Now in what seemed an eternity, as you wait for the highway patrol, I became the observer of all that surrounded me on my island in a sea of traffic. The “hell-bent” river of traffic was annoyed that there was a boulder in their way and honking, screeching, and curse words flung into the air, adding to the den of noise. I sensed a very primal raw energy. Each vehicle encased its occupant within that space and at times battled for that space, like ants following the line without consciousness. We have been trained and conditioned to abide by these rules in so many ways of our lives until something stops us.
What is insidious about a head injury is that when you have a head injury you don’t know you have a head injury. Visual acuity, plus a missed cueing regarding the spaces around me, only came into awareness as I began to heal. I would read something and my husband would say, “That is not what it said”. Not Good! Being a very mental person and not being able to read is like being in a desert with no water. Then as I sat down to paint, what I wanted to paint and the outcome did not match. The eye and the hand were not communicating. Slowly I have regained the person who was there before, only she has changed or been altered in some ways.

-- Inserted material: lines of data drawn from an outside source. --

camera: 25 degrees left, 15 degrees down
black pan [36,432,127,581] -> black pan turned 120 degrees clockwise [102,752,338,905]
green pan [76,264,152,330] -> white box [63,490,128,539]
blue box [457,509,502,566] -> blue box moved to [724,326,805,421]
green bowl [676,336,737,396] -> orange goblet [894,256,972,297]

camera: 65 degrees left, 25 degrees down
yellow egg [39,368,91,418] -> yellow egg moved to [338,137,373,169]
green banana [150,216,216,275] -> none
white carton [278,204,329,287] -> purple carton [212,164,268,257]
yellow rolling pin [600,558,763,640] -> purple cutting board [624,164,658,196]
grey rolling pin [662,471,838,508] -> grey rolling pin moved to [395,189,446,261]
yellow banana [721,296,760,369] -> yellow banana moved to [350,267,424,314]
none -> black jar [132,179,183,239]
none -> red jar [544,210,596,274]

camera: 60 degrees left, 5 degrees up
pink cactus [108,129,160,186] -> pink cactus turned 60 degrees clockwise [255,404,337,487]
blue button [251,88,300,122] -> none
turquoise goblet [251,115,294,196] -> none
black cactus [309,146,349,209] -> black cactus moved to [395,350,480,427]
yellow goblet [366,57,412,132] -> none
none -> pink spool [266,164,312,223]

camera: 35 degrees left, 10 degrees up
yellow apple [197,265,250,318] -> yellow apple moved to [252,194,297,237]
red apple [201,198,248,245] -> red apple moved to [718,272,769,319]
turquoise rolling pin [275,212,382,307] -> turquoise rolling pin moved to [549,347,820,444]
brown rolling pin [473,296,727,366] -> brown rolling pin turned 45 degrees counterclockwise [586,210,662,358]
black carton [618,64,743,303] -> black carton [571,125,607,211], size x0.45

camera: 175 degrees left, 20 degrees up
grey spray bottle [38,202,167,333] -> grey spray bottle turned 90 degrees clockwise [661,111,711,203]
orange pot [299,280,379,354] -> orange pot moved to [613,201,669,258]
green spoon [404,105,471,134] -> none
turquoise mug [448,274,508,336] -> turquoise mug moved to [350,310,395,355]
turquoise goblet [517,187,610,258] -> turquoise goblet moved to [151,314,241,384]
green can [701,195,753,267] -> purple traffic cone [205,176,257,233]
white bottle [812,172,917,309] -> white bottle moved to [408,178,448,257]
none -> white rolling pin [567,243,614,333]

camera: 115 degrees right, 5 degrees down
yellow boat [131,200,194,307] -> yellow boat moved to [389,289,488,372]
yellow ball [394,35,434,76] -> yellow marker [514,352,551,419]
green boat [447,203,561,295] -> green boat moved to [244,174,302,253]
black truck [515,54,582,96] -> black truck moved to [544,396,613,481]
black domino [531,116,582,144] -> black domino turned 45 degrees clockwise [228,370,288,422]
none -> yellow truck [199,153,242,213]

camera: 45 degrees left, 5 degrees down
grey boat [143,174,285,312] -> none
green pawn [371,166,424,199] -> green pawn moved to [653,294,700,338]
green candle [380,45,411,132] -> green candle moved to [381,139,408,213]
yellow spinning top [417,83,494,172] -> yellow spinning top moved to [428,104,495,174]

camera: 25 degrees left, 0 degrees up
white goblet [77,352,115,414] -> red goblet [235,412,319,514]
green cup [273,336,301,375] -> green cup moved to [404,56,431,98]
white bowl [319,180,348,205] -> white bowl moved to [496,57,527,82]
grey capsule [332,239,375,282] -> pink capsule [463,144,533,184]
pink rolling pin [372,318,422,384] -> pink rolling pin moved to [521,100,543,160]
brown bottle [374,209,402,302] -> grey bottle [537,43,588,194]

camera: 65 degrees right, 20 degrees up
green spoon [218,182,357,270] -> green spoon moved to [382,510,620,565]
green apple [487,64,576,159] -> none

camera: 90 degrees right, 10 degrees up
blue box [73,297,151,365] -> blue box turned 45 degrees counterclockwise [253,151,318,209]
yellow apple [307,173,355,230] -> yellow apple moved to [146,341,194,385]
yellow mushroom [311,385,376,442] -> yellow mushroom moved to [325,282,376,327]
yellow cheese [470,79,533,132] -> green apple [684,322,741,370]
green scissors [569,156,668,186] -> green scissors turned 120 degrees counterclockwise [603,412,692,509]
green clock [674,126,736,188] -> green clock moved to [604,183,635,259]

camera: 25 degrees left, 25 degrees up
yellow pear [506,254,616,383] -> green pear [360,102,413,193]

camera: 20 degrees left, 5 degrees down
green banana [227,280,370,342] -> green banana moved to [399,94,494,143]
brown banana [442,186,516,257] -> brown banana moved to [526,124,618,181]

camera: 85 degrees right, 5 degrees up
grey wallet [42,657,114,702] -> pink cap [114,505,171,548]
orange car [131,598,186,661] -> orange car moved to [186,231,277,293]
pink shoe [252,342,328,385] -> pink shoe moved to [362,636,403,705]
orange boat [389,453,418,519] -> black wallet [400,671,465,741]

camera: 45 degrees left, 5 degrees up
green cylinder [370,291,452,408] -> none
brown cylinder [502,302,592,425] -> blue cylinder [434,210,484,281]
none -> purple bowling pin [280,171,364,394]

Crossroads require some time to linger and re-access which path you will take next. This is where I have been—-wandering—-seeking—-myself.
She had to wake up after being “stopped” and placed in a fog.
It is so interesting how I could be right next to someone and carry on a conversation, yet not be in my body. I was disconnected and struggling to be present, yet not able to focus or maintain the content of the words spoken. Each new day heralds progress as I slowly return to myself.
Being “stopped” created an “island” in my mind that has taken months to be able to reconnect not only with others but also myself. The view has been altered but the path is still before me. Drinking in the rays of sunshine and basking in the radiance of all that surrounds me is the gift from a moment in time.